• [EXERCISE AIM]: Set down every record exactly as it appears.

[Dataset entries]
------

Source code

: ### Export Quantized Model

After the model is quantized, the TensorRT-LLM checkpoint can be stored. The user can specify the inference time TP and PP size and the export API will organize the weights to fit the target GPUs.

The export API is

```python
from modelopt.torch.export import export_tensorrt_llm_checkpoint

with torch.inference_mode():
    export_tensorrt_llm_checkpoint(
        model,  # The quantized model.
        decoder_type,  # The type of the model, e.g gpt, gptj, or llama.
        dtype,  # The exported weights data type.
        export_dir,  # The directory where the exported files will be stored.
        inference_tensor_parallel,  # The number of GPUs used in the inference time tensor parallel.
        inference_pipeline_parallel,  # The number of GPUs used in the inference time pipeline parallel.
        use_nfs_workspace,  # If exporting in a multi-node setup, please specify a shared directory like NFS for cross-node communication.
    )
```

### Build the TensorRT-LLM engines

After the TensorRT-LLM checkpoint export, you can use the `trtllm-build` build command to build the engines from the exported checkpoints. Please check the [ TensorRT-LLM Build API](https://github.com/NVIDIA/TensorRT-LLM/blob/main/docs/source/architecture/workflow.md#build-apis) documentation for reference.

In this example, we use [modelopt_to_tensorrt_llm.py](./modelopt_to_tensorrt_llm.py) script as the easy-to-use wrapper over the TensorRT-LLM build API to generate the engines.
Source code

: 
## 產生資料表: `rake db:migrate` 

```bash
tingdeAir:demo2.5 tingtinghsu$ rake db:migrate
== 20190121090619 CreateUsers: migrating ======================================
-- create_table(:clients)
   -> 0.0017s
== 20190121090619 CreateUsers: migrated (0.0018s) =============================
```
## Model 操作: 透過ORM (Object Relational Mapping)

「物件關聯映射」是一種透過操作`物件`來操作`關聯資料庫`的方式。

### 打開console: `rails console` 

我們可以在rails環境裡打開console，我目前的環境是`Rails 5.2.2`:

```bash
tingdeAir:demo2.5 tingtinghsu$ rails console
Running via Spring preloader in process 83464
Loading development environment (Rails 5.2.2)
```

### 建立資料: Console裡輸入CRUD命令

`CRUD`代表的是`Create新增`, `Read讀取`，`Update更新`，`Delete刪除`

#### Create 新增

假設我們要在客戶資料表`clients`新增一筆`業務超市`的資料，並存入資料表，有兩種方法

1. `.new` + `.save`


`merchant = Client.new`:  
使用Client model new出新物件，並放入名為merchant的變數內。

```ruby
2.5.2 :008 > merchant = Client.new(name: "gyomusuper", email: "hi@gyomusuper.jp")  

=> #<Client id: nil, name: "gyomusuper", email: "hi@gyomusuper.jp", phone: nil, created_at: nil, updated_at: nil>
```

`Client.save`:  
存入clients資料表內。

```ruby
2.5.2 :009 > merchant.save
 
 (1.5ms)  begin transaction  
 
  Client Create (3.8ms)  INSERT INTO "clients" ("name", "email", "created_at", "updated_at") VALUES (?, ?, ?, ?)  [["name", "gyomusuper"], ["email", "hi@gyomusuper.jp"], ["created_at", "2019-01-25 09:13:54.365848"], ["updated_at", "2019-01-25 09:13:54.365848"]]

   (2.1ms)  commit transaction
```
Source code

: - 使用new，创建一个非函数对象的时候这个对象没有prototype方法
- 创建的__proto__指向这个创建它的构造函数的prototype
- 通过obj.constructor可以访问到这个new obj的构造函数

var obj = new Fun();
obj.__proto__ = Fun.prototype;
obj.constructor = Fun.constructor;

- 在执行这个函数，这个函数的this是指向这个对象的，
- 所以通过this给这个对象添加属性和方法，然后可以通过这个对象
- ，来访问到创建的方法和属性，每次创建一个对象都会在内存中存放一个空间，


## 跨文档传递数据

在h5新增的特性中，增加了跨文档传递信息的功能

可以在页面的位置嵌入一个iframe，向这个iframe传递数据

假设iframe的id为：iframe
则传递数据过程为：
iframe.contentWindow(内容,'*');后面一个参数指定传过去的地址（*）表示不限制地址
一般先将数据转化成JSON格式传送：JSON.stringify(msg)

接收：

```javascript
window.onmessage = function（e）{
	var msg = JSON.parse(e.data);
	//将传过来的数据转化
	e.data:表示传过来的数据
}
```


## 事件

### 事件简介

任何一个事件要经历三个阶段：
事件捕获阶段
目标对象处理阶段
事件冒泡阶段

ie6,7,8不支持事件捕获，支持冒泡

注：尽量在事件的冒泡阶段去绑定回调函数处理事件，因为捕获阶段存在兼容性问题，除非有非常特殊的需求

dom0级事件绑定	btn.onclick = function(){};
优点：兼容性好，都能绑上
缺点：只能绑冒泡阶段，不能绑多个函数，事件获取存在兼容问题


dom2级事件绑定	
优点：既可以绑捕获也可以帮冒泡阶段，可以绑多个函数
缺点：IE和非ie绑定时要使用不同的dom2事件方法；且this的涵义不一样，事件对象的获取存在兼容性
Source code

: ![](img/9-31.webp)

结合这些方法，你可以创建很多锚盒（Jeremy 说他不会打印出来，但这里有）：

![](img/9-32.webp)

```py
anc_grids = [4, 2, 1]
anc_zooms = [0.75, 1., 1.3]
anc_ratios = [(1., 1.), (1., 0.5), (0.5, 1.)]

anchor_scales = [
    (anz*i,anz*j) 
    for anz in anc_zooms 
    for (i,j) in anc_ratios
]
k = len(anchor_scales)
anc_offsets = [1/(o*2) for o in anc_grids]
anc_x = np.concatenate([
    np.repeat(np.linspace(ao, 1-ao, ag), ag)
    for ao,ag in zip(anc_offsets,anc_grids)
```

------

• [REPLY]:
Source code

: ### Export Quantized Model

After the model is quantized, the TensorRT-LLM checkpoint can be stored. The user can specify the inference time TP and PP size and the export API will organize the weights to fit the target GPUs.

The export API is

```python
from modelopt.torch.export import export_tensorrt_llm_checkpoint

with torch.inference_mode():
    export_tensorrt_llm_checkpoint(
        model,  # The quantized model.
        decoder_type,  # The type of the model, e.g gpt, gptj, or llama.
        dtype,  # The exported weights data type.
        export_dir,  # The directory where the exported files will be stored.
        inference_tensor_parallel,  # The number of GPUs used in the inference time tensor parallel.
        inference_pipeline_parallel,  # The number of GPUs used in the inference time pipeline parallel.
        use_nfs_workspace,  # If exporting in a multi-node setup, please specify a shared directory like NFS for cross-node communication.
    )
```

### Build the TensorRT-LLM engines

After the TensorRT-LLM checkpoint export, you can use the `trtllm-build` build command to build the engines from the exported checkpoints. Please check the [ TensorRT-LLM Build API](https://github.com/NVIDIA/TensorRT-LLM/blob/main/docs/source/architecture/workflow.md#build-apis) documentation for reference.

In this example, we use [modelopt_to_tensorrt_llm.py](./modelopt_to_tensorrt_llm.py) script as the easy-to-use wrapper over the TensorRT-LLM build API to generate the engines.
Source code

: 
## 產生資料表: `rake db:migrate` 

```bash
tingdeAir:demo2.5 tingtinghsu$ rake db:migrate
== 20190121090619 CreateUsers: migrating ======================================
-- create_table(:clients)
   -> 0.0017s
== 20190121090619 CreateUsers: migrated (0.0018s) =============================
```
## Model 操作: 透過ORM (Object Relational Mapping)

「物件關聯映射」是一種透過操作`物件`來操作`關聯資料庫`的方式。

### 打開console: `rails console` 

我們可以在rails環境裡打開console，我目前的環境是`Rails 5.2.2`:

```bash
tingdeAir:demo2.5 tingtinghsu$ rails console
Running via Spring preloader in process 83464
Loading development environment (Rails 5.2.2)
```

### 建立資料: Console裡輸入CRUD命令

`CRUD`代表的是`Create新增`, `Read讀取`，`Update更新`，`Delete刪除`

#### Create 新增

假設我們要在客戶資料表`clients`新增一筆`業務超市`的資料，並存入資料表，有兩種方法

1. `.new` + `.save`


`merchant = Client.new`:  
使用Client model new出新物件，並放入名為merchant的變數內。

```ruby
2.5.2 :008 > merchant = Client.new(name: "gyomusuper", email: "hi@gyomusuper.jp")  

=> #<Client id: nil, name: "gyomusuper", email: "hi@gyomusuper.jp", phone: nil, created_at: nil, updated_at: nil>
```

`Client.save`:  
存入clients資料表內。

```ruby
2.5.2 :009 > merchant.save
 
 (1.5ms)  begin transaction  
 
  Client Create (3.8ms)  INSERT INTO "clients" ("name", "email", "created_at", "updated_at") VALUES (?, ?, ?, ?)  [["name", "gyomusuper"], ["email", "hi@gyomusuper.jp"], ["created_at", "2019-01-25 09:13:54.365848"], ["updated_at", "2019-01-25 09:13:54.365848"]]

   (2.1ms)  commit transaction
```
Source code

: - 使用new，创建一个非函数对象的时候这个对象没有prototype方法
- 创建的__proto__指向这个创建它的构造函数的prototype
- 通过obj.constructor可以访问到这个new obj的构造函数

var obj = new Fun();
obj.__proto__ = Fun.prototype;
obj.constructor = Fun.constructor;

- 在执行这个函数，这个函数的this是指向这个对象的，
- 所以通过this给这个对象添加属性和方法，然后可以通过这个对象
- ，来访问到创建的方法和属性，每次创建一个对象都会在内存中存放一个空间，


## 跨文档传递数据

在h5新增的特性中，增加了跨文档传递信息的功能

可以在页面的位置嵌入一个iframe，向这个iframe传递数据

假设iframe的id为：iframe
则传递数据过程为：
iframe.contentWindow(内容,'*');后面一个参数指定传过去的地址（*）表示不限制地址
一般先将数据转化成JSON格式传送：JSON.stringify(msg)

接收：

```javascript
window.onmessage = function（e）{
	var msg = JSON.parse(e.data);
	//将传过来的数据转化
	e.data:表示传过来的数据
}
```


## 事件

### 事件简介

任何一个事件要经历三个阶段：
事件捕获阶段
目标对象处理阶段
事件冒泡阶段

ie6,7,8不支持事件捕获，支持冒泡

注：尽量在事件的冒泡阶段去绑定回调函数处理事件，因为捕获阶段存在兼容性问题，除非有非常特殊的需求

dom0级事件绑定	btn.onclick = function(){};
优点：兼容性好，都能绑上
缺点：只能绑冒泡阶段，不能绑多个函数，事件获取存在兼容问题


dom2级事件绑定	
优点：既可以绑捕获也可以帮冒泡阶段，可以绑多个函数
缺点：IE和非ie绑定时要使用不同的dom2事件方法；且this的涵义不一样，事件对象的获取存在兼容性
Source code

: ![](img/9-31.webp)

结合这些方法，你可以创建很多锚盒（Jeremy 说他不会打印出来，但这里有）：

![](img/9-32.webp)

```py
anc_grids = [4, 2, 1]
anc_zooms = [0.75, 1., 1.3]
anc_ratios = [(1., 1.), (1., 0.5), (0.5, 1.)]

anchor_scales = [
    (anz*i,anz*j) 
    for anz in anc_zooms 
    for (i,j) in anc_ratios
]
k = len(anchor_scales)
anc_offsets = [1/(o*2) for o in anc_grids]
anc_x = np.concatenate([
    np.repeat(np.linspace(ao, 1-ao, ag), ag)
    for ao,ag in zip(anc_offsets,anc_grids)
```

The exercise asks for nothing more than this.